Tettlebaum, who is the project coordinator for the Maine Legal Services Food Hub, said a study conducted by the Farm Commons, a Wisconsin-based organization that helps farmers, found that 70 percent of small businesses in the United States will at some point use legal services, but only 10 percent of farmers will do so. A recent survey of 200 New England farmers conducted for the Conservation Law Foundation found that most don’t use legal services but would if such help were affordable and if they understood its benefits.

“There is a perception that people make use of a lawyer when there’s conflict or potential litigation,” Tettlebaum said. But farmers and food entrepreneurs may need to negotiate contracts, pay taxes, apply for patents (say, for recipes), inherit or pass down property and sign leases. The new Boston Public Market and its vendors, for example, used the Massachusetts Legal Services Food Hub to negotiate their leases and structure the market as a business.

Noah Fralich, owner of Norumbega Cidery in New Gloucester, turned to the Maine hub for help trademarking his brand.

“I got the business started a year and a half ago and had put this off because it was low on the list of things to spend money on,” he said. “It became clear that it was actually something really important to do. I discovered (the legal services hub) right around that same epiphany, and so it was a no-brainer, really.”

Fralich, 30, said help came fast. “Just being able to attack this and have one less thing to worry about in terms of bills was great,” he said.

Other cases are more complicated.

Cynthia Flores has been working Vegetables Dance, a farm in Bethel, for 16 years with her life partner. At 43, she says she is stuck with what she calls “not pretty legal issues.”

“I have no lease agreements, and we are not married,” she said. “My need is a business contract as well as a need for protecting myself in the event that either he and I split at some point down the road or something happens to him, because I have made structural improvements on his land but have no legal rights.”

Flores had tried to find an attorney to help her, but wasn’t sure where to go – a business attorney? A divorce attorney, even though she isn’t married?

After she heard about the Legal Services Food Hub at the Maine Agricultural Trade Show, she called Tettlebaum. Her case is not yet resolved, but she feels less anxious now and estimates she will save hundreds of dollars in attorney fees.

According to agricultural census data cited by Tettlebaum, about 61 percent of farms operate at a net loss every year, so many farmers in the state can’t afford to hire a lawyer. To participate in the Maine Legal Services Food Hub, farmers or entrepreneurs must meet the following criteria:

 The net annual income of the operation cannot exceed $30,000.

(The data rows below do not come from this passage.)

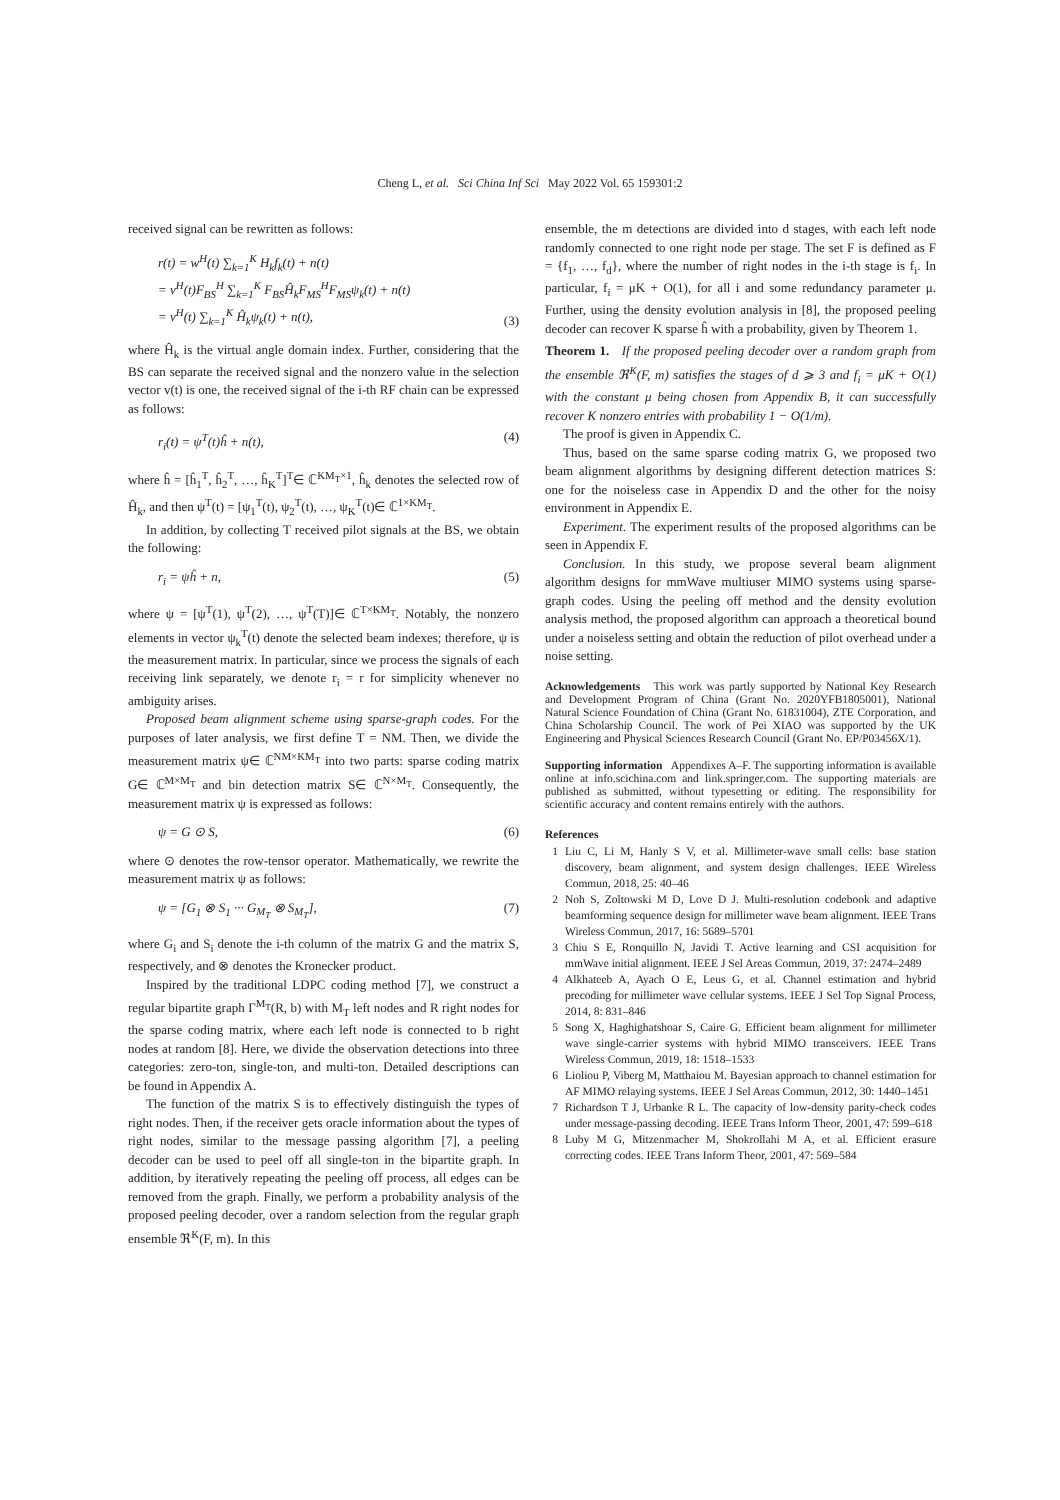Cheng L, et al. Sci China Inf Sci May 2022 Vol. 65 159301:2
received signal can be rewritten as follows:
r(t) = w<sup>H</sup>(t) ∑<sub>k=1</sub><sup>K</sup> H<sub>k</sub>f<sub>k</sub>(t) + n(t)
= v<sup>H</sup>(t)F<sub>BS</sub><sup>H</sup> ∑<sub>k=1</sub><sup>K</sup> F<sub>BS</sub>Ĥ<sub>k</sub>F<sub>MS</sub><sup>H</sup>F<sub>MS</sub>ψ<sub>k</sub>(t) + n(t)
= v<sup>H</sup>(t) ∑<sub>k=1</sub><sup>K</sup> Ĥ<sub>k</sub>ψ<sub>k</sub>(t) + n(t), (3)
where Ĥ<sub>k</sub> is the virtual angle domain index. Further, considering that the BS can separate the received signal and the nonzero value in the selection vector v(t) is one, the received signal of the i-th RF chain can be expressed as follows:
r<sub>i</sub>(t) = ψ<sup>T</sup>(t)ĥ + n(t), (4)
where ĥ = [ĥ<sub>1</sub><sup>T</sup>, ĥ<sub>2</sub><sup>T</sup>, …, ĥ<sub>K</sub><sup>T</sup>]<sup>T</sup>∈ ℂ<sup>KM<sub>T</sub>×1</sup>, ĥ<sub>k</sub> denotes the selected row of Ĥ<sub>k</sub>, and then ψ<sup>T</sup>(t) = [ψ<sub>1</sub><sup>T</sup>(t), ψ<sub>2</sub><sup>T</sup>(t), …, ψ<sub>K</sub><sup>T</sup>(t)∈ ℂ<sup>1×KM<sub>T</sub></sup>.
In addition, by collecting T received pilot signals at the BS, we obtain the following:
r<sub>i</sub> = ψĥ + n, (5)
where ψ = [ψ<sup>T</sup>(1), ψ<sup>T</sup>(2), …, ψ<sup>T</sup>(T)]∈ ℂ<sup>T×KM<sub>T</sub></sup>. Notably, the nonzero elements in vector ψ<sub>k</sub><sup>T</sup>(t) denote the selected beam indexes; therefore, ψ is the measurement matrix. In particular, since we process the signals of each receiving link separately, we denote r<sub>i</sub> = r for simplicity whenever no ambiguity arises.
Proposed beam alignment scheme using sparse-graph codes. For the purposes of later analysis, we first define T = NM. Then, we divide the measurement matrix ψ∈ ℂ<sup>NM×KM<sub>T</sub></sup> into two parts: sparse coding matrix G∈ ℂ<sup>M×M<sub>T</sub></sup> and bin detection matrix S∈ ℂ<sup>N×M<sub>T</sub></sup>. Consequently, the measurement matrix ψ is expressed as follows:
ψ = G ⊙ S, (6)
where ⊙ denotes the row-tensor operator. Mathematically, we rewrite the measurement matrix ψ as follows:
ψ = [G<sub>1</sub> ⊗ S<sub>1</sub> ··· G<sub>M<sub>T</sub></sub> ⊗ S<sub>M<sub>T</sub></sub>], (7)
where G<sub>i</sub> and S<sub>i</sub> denote the i-th column of the matrix G and the matrix S, respectively, and ⊗ denotes the Kronecker product.
Inspired by the traditional LDPC coding method [7], we construct a regular bipartite graph Γ<sup>M<sub>T</sub></sup>(R, b) with M<sub>T</sub> left nodes and R right nodes for the sparse coding matrix, where each left node is connected to b right nodes at random [8]. Here, we divide the observation detections into three categories: zero-ton, single-ton, and multi-ton. Detailed descriptions can be found in Appendix A.
The function of the matrix S is to effectively distinguish the types of right nodes. Then, if the receiver gets oracle information about the types of right nodes, similar to the message passing algorithm [7], a peeling decoder can be used to peel off all single-ton in the bipartite graph. In addition, by iteratively repeating the peeling off process, all edges can be removed from the graph. Finally, we perform a probability analysis of the proposed peeling decoder, over a random selection from the regular graph ensemble ℜ<sup>K</sup>(F, m). In this
ensemble, the m detections are divided into d stages, with each left node randomly connected to one right node per stage. The set F is defined as F = {f<sub>1</sub>, …, f<sub>d</sub>}, where the number of right nodes in the i-th stage is f<sub>i</sub>. In particular, f<sub>i</sub> = μK + O(1), for all i and some redundancy parameter μ. Further, using the density evolution analysis in [8], the proposed peeling decoder can recover K sparse ĥ with a probability, given by Theorem 1.
Theorem 1. If the proposed peeling decoder over a random graph from the ensemble ℜ<sup>K</sup>(F, m) satisfies the stages of d ⩾ 3 and f<sub>i</sub> = μK + O(1) with the constant μ being chosen from Appendix B, it can successfully recover K nonzero entries with probability 1 − O(1/m).
The proof is given in Appendix C.
Thus, based on the same sparse coding matrix G, we proposed two beam alignment algorithms by designing different detection matrices S: one for the noiseless case in Appendix D and the other for the noisy environment in Appendix E.
Experiment. The experiment results of the proposed algorithms can be seen in Appendix F.
Conclusion. In this study, we propose several beam alignment algorithm designs for mmWave multiuser MIMO systems using sparse-graph codes. Using the peeling off method and the density evolution analysis method, the proposed algorithm can approach a theoretical bound under a noiseless setting and obtain the reduction of pilot overhead under a noise setting.
Acknowledgements This work was partly supported by National Key Research and Development Program of China (Grant No. 2020YFB1805001), National Natural Science Foundation of China (Grant No. 61831004), ZTE Corporation, and China Scholarship Council. The work of Pei XIAO was supported by the UK Engineering and Physical Sciences Research Council (Grant No. EP/P03456X/1).
Supporting information Appendixes A–F. The supporting information is available online at info.scichina.com and link.springer.com. The supporting materials are published as submitted, without typesetting or editing. The responsibility for scientific accuracy and content remains entirely with the authors.
References
1 Liu C, Li M, Hanly S V, et al. Millimeter-wave small cells: base station discovery, beam alignment, and system design challenges. IEEE Wireless Commun, 2018, 25: 40–46
2 Noh S, Zoltowski M D, Love D J. Multi-resolution codebook and adaptive beamforming sequence design for millimeter wave beam alignment. IEEE Trans Wireless Commun, 2017, 16: 5689–5701
3 Chiu S E, Ronquillo N, Javidi T. Active learning and CSI acquisition for mmWave initial alignment. IEEE J Sel Areas Commun, 2019, 37: 2474–2489
4 Alkhateeb A, Ayach O E, Leus G, et al. Channel estimation and hybrid precoding for millimeter wave cellular systems. IEEE J Sel Top Signal Process, 2014, 8: 831–846
5 Song X, Haghighatshoar S, Caire G. Efficient beam alignment for millimeter wave single-carrier systems with hybrid MIMO transceivers. IEEE Trans Wireless Commun, 2019, 18: 1518–1533
6 Lioliou P, Viberg M, Matthaiou M. Bayesian approach to channel estimation for AF MIMO relaying systems. IEEE J Sel Areas Commun, 2012, 30: 1440–1451
7 Richardson T J, Urbanke R L. The capacity of low-density parity-check codes under message-passing decoding. IEEE Trans Inform Theor, 2001, 47: 599–618
8 Luby M G, Mitzenmacher M, Shokrollahi M A, et al. Efficient erasure correcting codes. IEEE Trans Inform Theor, 2001, 47: 569–584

Household income must be below 400 percent of the federal poverty level.

The farm or food business must have grossed at least $5,000 in the past year, or be under three years old.

Barry Woods, the Drummond & Drummond attorney who is helping Norma Vela, said his firm is taking on these cases in the hope that as these businesses grow and become profitable, they’ll turn to his firm for future legal needs. The firm, he said, is trying to develop a “sustainability-oriented client base” in the areas of food and energy. The Conservation Law Foundation program happened to come along at about the same time.

“It’s been a good match,” he said, “and it will be a really good opportunity to grow this sector in Maine.”

Woods said the hub’s lawyers can help a typical farmer save thousands of dollars on legal fees – and that’s being “judicious and conservative.” Setting up a typical Limited Liability Company business structure, for example, usually costs a flat fee of $500 to $600, Woods said. And that’s just one transaction.

Vela is grateful she can use the money she saved on lawyers to put up fencing and to buy feed. The money she’d have spent to incorporate the farm is about the same as a month’s worth of feed, she said.

“But mostly, for me personally, there’s a feeling of security,” Vela said. “I can call Barry, and if he doesn’t know, he can find out.”

This story was updated at 11:42 a.m. on Thursday, May 21, 2015 to correct the household income criteria to participate in the Maine Legal Services Food Hub.